Though the task of writing about children with major health concerns was emotionally taxing at times, her close friend and fellow senior, Julia Rothacker, gushed that DeWitt was perfectly suited for the job.
“Raizel takes intellectual risks and explores ideas comprehensively,” Rothacker said. “In a world that tends to view things in black and white, Raizel sees all the shades of gray that make issues she cares about complex and nuanced. Her thesis provides a holistic commentary on health and healing.
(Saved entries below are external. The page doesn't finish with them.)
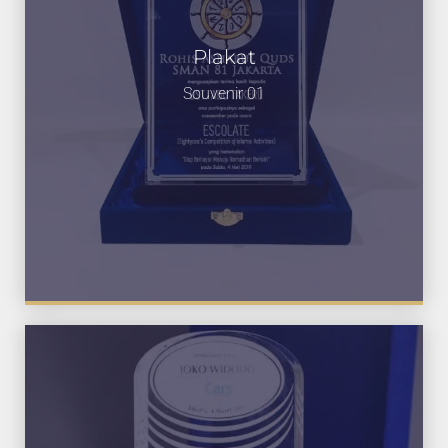
Plakat
Souvenir 01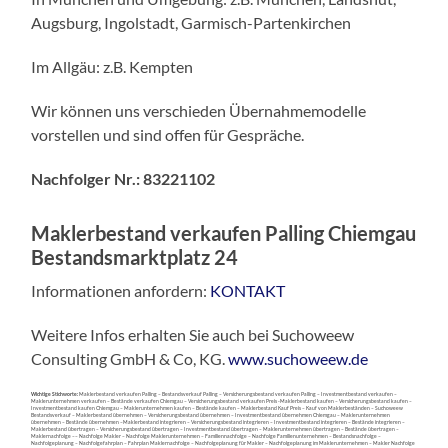
Augsburg, Ingolstadt, Garmisch-Partenkirchen
Im Allgäu: z.B. Kempten
Wir können uns verschieden Übernahmemodelle
vorstellen und sind offen für Gespräche.
Nachfolger Nr.: 83221102
Maklerbestand verkaufen Palling Chiemgau
Bestandsmarktplatz 24
Informationen anfordern:
KONTAKT
Weitere Infos erhalten Sie auch bei Suchoweew
Consulting GmbH & Co, KG.
www.suchoweew.de
Wichtige Stichworte:
Maklerbestand verkaufen Palling – Bestandsverkauf Palling – Versicherungsbestand verkaufen Palling – Investmentbestand verkaufen –
Maklerunternehmen verkaufen – Bestände verkaufen Chiemgau – Versicherungsbestand verkaufen Preis -Maklerbestand kaufen – Versicherungsbestand kaufen –
Investmentbestand kaufen Chiemgau – Maklerunternehmen kaufen – Bestände kaufen – Maklerbestand Kauf Preis – Kauf von Maklerbeständen – Suchoweew
Bestandsverkauf – Maklerbestand übernehmen – Versicherungsbestand übernehmen – Investmentbestand übernehmen Chiemgau – Maklerunternehmen
übernehmen – Bestände übernehmen –Maklerbestand integrieren – Versicherungsbestand integrieren – Investmentbestand integrieren – Bestände integrieren –
Maklerbestand übertragen – Versicherungsbestand übertragen – Investmentbestand übertragen – Maklerunternehmen übertragen – Bestände übertragen –
Maklernachfolge –– Nachfolge Makler – Nachfolge Maklerunternehmen – Familiennachfolge – Nachfolge Familienunternehmen – Bestandsnachfolge –
Nachfolgeplanung – Nachfolgefahrplan – Fahrplan Maklernachfolge – Nachfolgeplanung für Makler – Nachfolgeplanung im Maklerunternehmen – Makler Nachfolge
She understands both the scientific and spiritual aspects of health and recovery.”
For her own part, DeWitt approaches the demands of her field by slowing down and participating in meditation with the Mindfulness Club.
“Working with healthcare is hard, grueling work, and you’re working with a lot of really painful experiences,” DeWitt said. “I think the intellectual processing part of things is really helpful, but our bodies hold so much stress and hold so much pressure that things like yoga and meditation and hiking help us get through those on a somatic level.”
Who Will She Help Next?
Hoping to move to DC with friends, DeWitt would like to expand upon her healthcare knowledge to pursue a career in medical social work or direct care, perhaps as a nurse practitioner.
Whatever she may choose to do, evidence from her time at Amherst suggests that she will not follow the prescribed, or even the easy path towards her future. Her path will be completely her own.